The month of September is filled with pet-themed holidays, from the furry to the scaly. Iguanas get a celebration all to themselves with National Iguana Awareness Day on September 8.
Iguanas are intriguing creatures native to South and Central America. Believed to have come ashore to the U.S. on cargo boats, they are now as common in the Florida Keys as squirrels in the Midwestern U.S.
Because the colorful creatures are not native to the United States, they are not protected from hunting or pet collection. Many Florida residents have taken to humanely homing the reptiles, turning them into pets instead of garden nuisances.
Raising reptiles requires different protocol from mammalian species. Indoors or in colder climates, heat and UV lamps are imperative.
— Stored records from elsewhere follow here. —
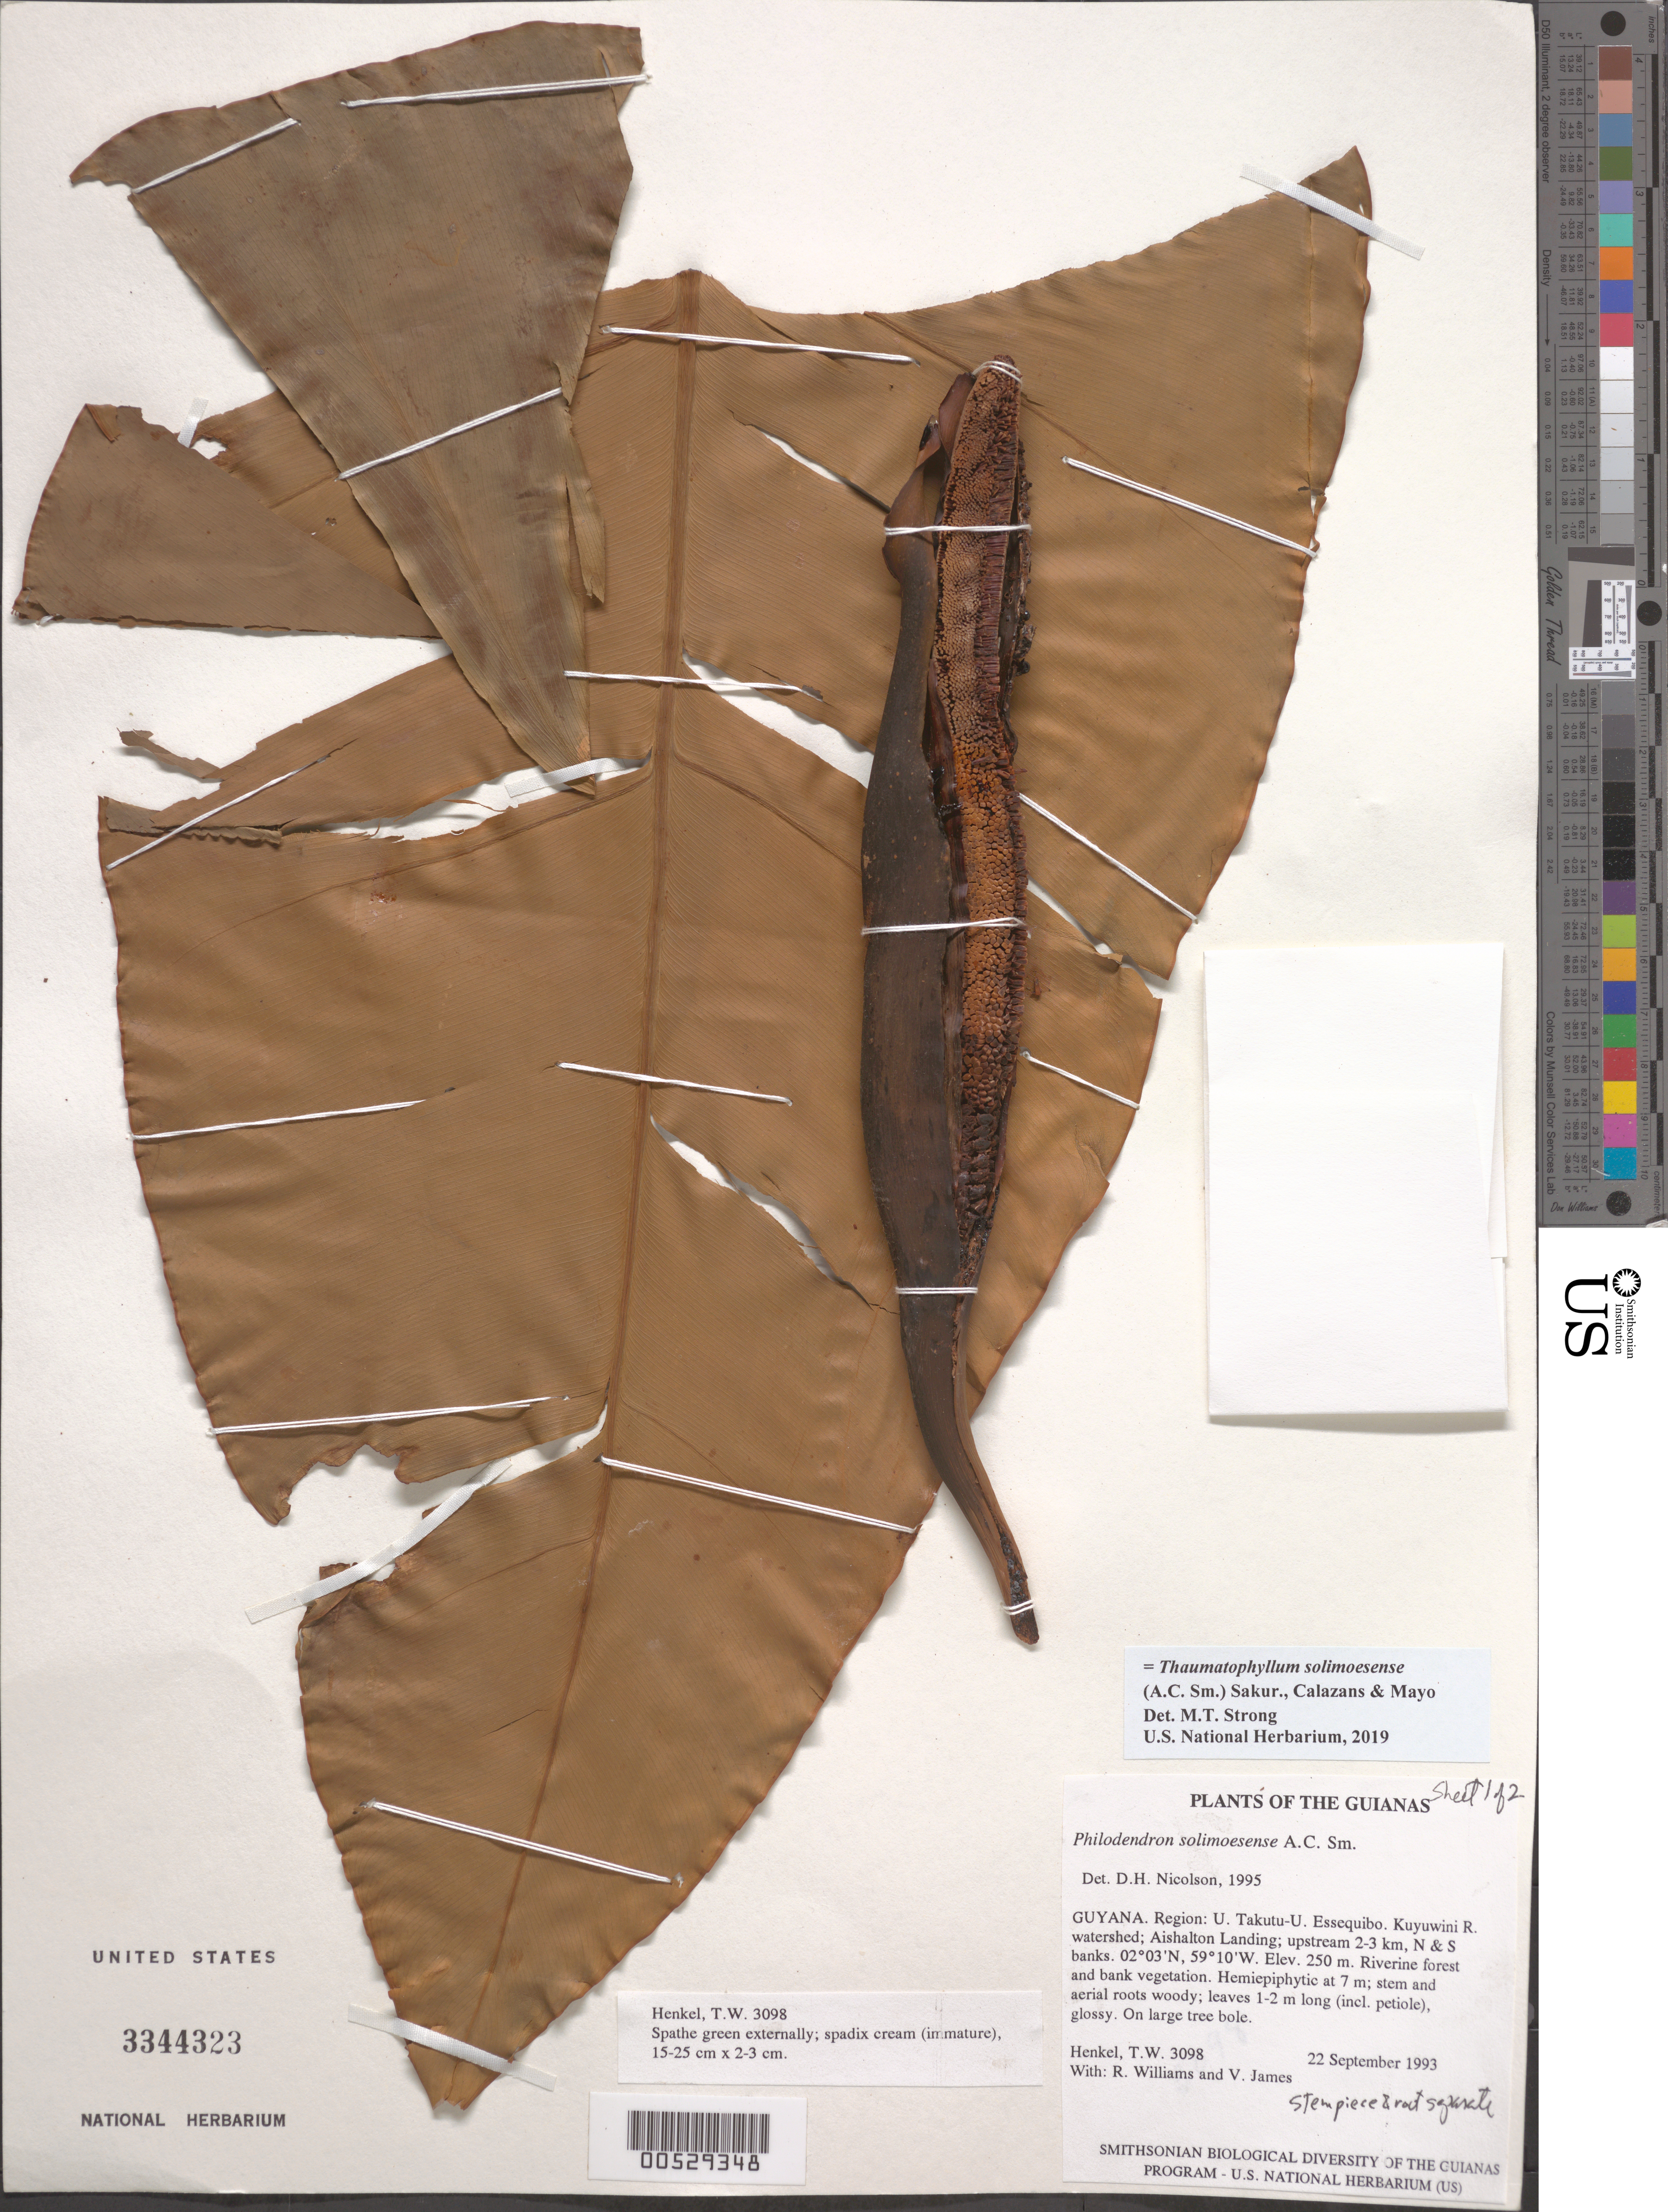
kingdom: Plantae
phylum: Tracheophyta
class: Liliopsida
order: Alismatales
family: Araceae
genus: Thaumatophyllum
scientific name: Thaumatophyllum solimoesense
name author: (A.C. Sm.) Sakur. et al.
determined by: Strong, Mark T., (BOT), Smithsonian Institution - National Museum of Natural History (UNITED STATES)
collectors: T. Henkel, R. Williams & V. James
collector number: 3098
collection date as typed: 22 September 1993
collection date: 1993-09-22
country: Guyana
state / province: U. Takutu-U. Essequibo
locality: Kuyuwini R. watershed; Aishalton Landing; upstream 2-3 km, N & S banks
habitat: Riverine forest and bank vegetation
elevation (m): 250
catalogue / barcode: US 3344323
As cold-blooded creatures, iguanas regulate their body temperature via the environment, so basking periodically in the sun or a heat lamp helps them maintain ambient internal temperatures.
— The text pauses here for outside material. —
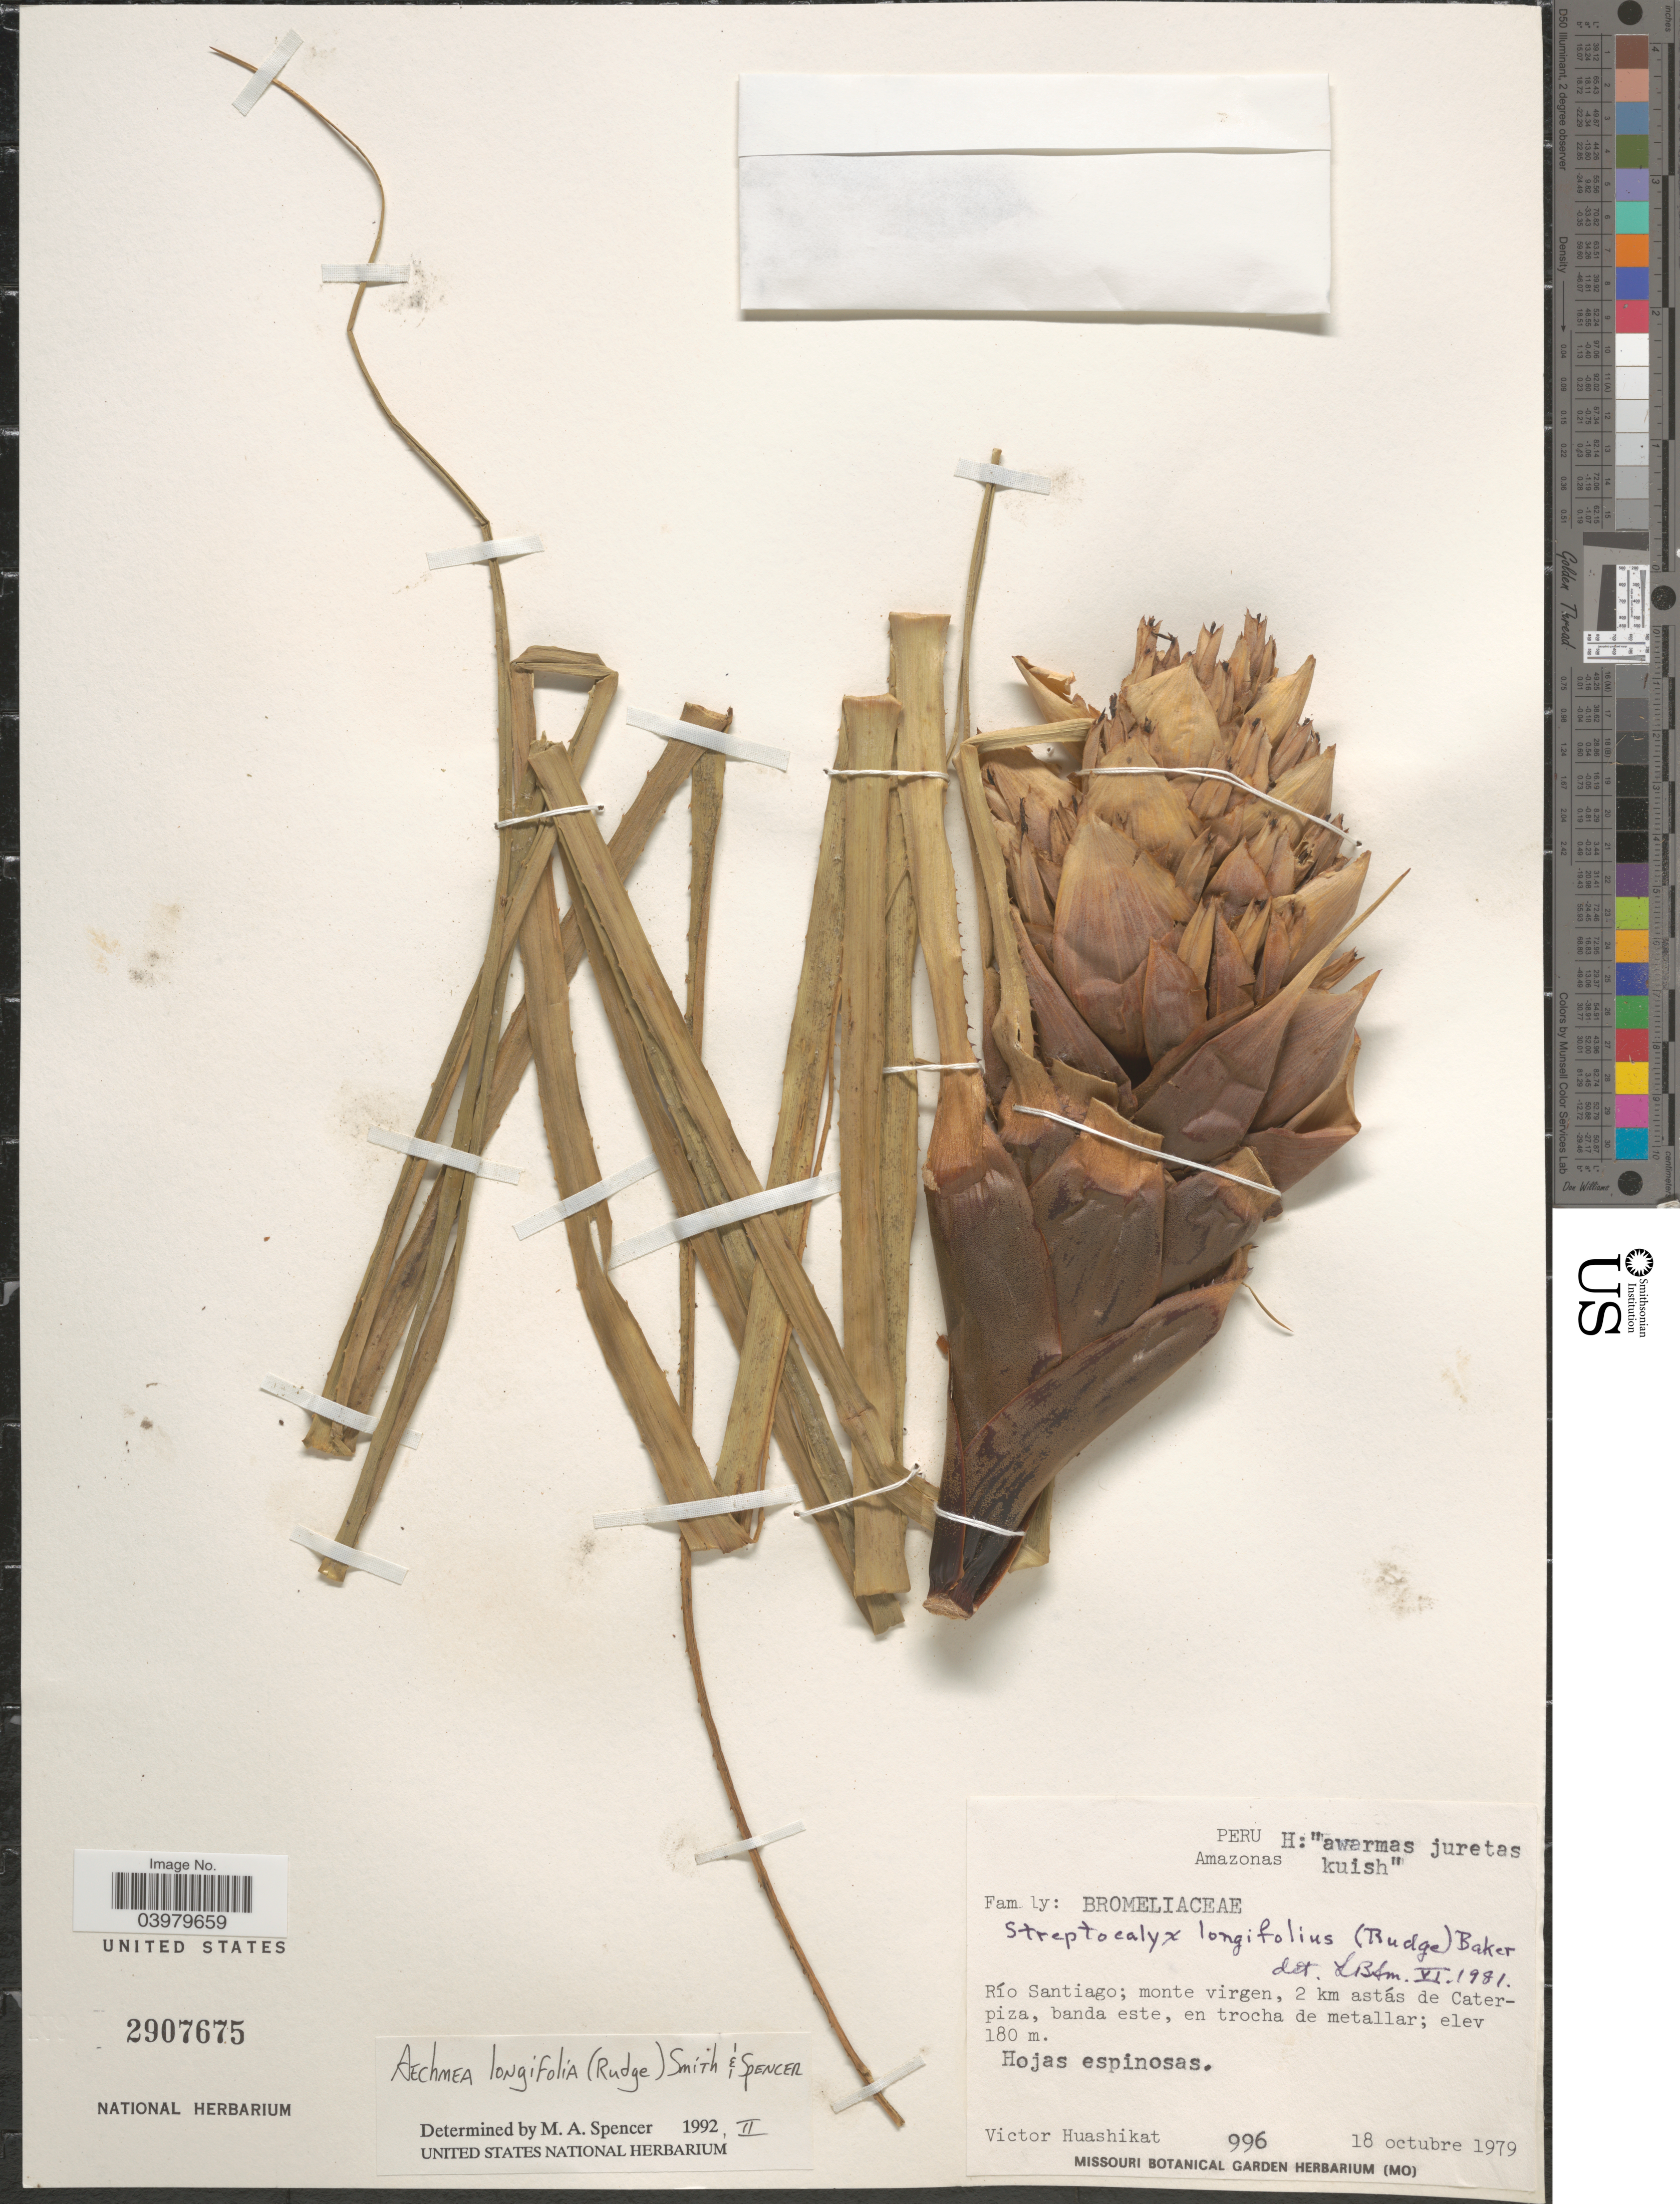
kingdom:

Many are surprised to learn that green iguanas in particular–the most common iguana pet–are strict vegetarians in all life stages, from baby to adult. They don’t actually eat insects. This is why they are unwelcome garden invaders. They feed on flowers and plants!
In human care, iguanas should get a mix of vegetables and fruits, especially fresh greens. Leafy veggies can include lettuce, collards, arugula, kale, dandelion, and more. Carrots, squash, and peppers are great vegetable options. Fruit can be added in small amounts as an occasional treat. Berries, melon, banana, and apple are great munchies for iguanas.
Calcium and vitamin D deficiencies are ailments seen most frequently in iguanas due to poor nutrition and insufficient sunlight. Calcium powder supplements can be added to the food to prevent this, and outdoor time–even on a leash–or a UV lamp can reverse low levels of vitamin D.
Iguanas make great pets and can bond with their owners similar to dogs and cats. But if you’re thinking of welcoming one into your family, do your reptile research first.